Parliament Advocates Tax Revisions on Cooking Gas to Tackle Deforestation and High Energy Costs

Members of Parliament are calling for a reconsideration of the import tax on cooking gas to effectively combat deforestation and charcoal burning, asserting that the current high cost of gas promotes forest degradation.

Hon. Geoffrey Macho (Ind., Busia Municipality) argued that the government’s directive on reducing tree cutting and charcoal burning would face resistance unless the tax on gas is reduced. He highlighted the significant price difference for 10 kilograms of Stabex gas in Kenya and Uganda, emphasizing the affordability challenge for many Ugandans.

Macho proposed that the government introduce incentives, such as providing gas to impoverished communities, as part of environmental conservation efforts.

Speaker Among suggested that Parliament use the upcoming budgeting season to explore incentives that would make gas more accessible. She emphasized the need for the Executive to consider lowering the cost of gas and encouraged legislators to lead by example in environmental conservation through active participation in tree-planting campaigns.

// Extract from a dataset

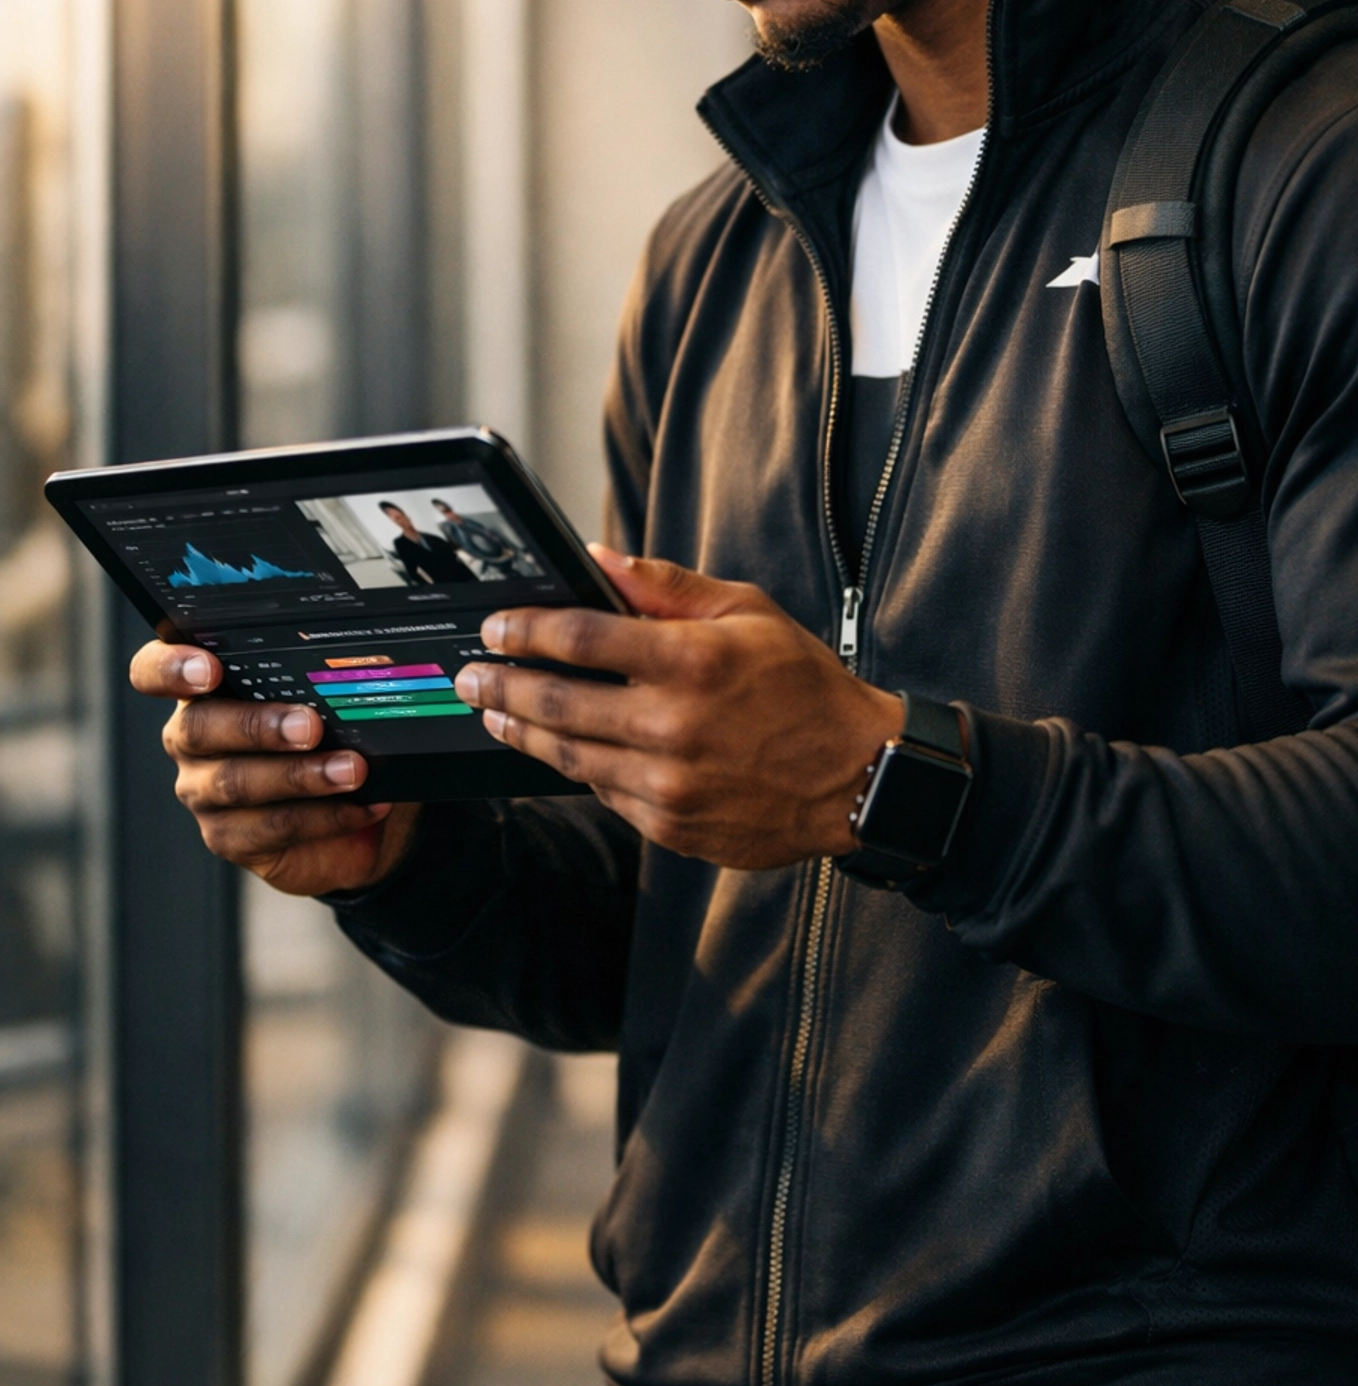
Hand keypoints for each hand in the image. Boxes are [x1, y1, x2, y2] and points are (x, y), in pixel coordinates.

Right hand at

Legislators also expressed concerns about the high electricity costs, suggesting that it should be a viable alternative for cooking energy. Hon. Solomon Silwany (NRM, Bukooli Central County) urged the government to deliberately reduce electricity prices, emphasizing the importance of affordable electricity for cooking.

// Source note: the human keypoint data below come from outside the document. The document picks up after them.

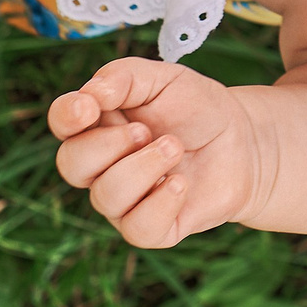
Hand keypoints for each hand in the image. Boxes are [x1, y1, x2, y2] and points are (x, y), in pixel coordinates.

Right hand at [49, 57, 263, 247]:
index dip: (66, 116)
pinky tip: (180, 183)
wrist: (244, 141)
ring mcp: (124, 201)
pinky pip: (137, 228)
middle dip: (109, 144)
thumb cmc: (197, 108)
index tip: (89, 106)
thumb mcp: (166, 78)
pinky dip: (160, 203)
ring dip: (143, 167)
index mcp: (99, 124)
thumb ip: (124, 77)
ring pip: (106, 196)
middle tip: (146, 130)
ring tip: (176, 148)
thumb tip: (90, 93)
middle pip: (71, 164)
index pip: (62, 122)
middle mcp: (102, 167)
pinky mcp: (152, 228)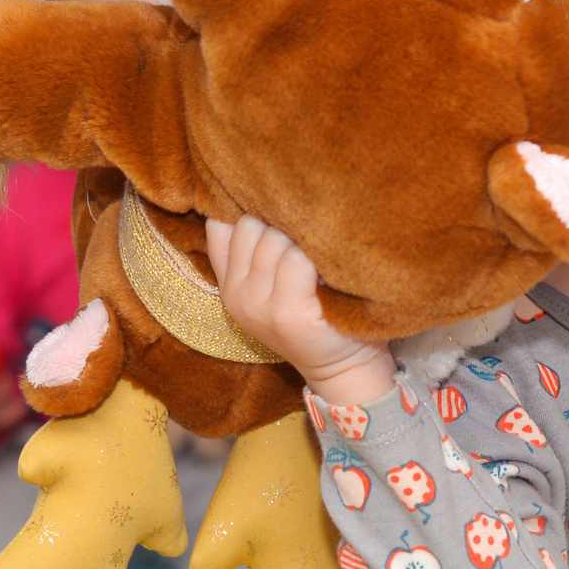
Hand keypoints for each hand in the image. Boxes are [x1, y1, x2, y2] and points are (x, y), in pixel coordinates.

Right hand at [204, 215, 393, 407]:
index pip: (225, 225)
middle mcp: (238, 297)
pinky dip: (318, 256)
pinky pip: (298, 260)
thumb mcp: (271, 285)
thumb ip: (250, 252)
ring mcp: (261, 306)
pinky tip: (331, 267)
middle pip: (253, 226)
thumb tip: (237, 200)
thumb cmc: (315, 314)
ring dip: (305, 236)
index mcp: (229, 287)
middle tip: (314, 228)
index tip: (280, 205)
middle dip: (285, 221)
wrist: (342, 367)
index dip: (254, 208)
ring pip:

Moses Walyomu, Kagoma County MP, criticized the high connection fees for households, stating that they are unaffordable for ordinary Ugandans. He questioned the rationale behind charging connection fees that some people cannot earn in a year.

Speaker Among called on the Ministry of Energy and Minerals Development to provide an update on the rural electrification program, highlighting the need for connections in communities that remain unconnected despite the country’s substantial electricity generation. She expressed concerns about electricity poles being unused for decades, suggesting they could be utilized for firewood.

These proposed changes aim to address the challenges associated with deforestation, charcoal burning, and high energy costs in Uganda.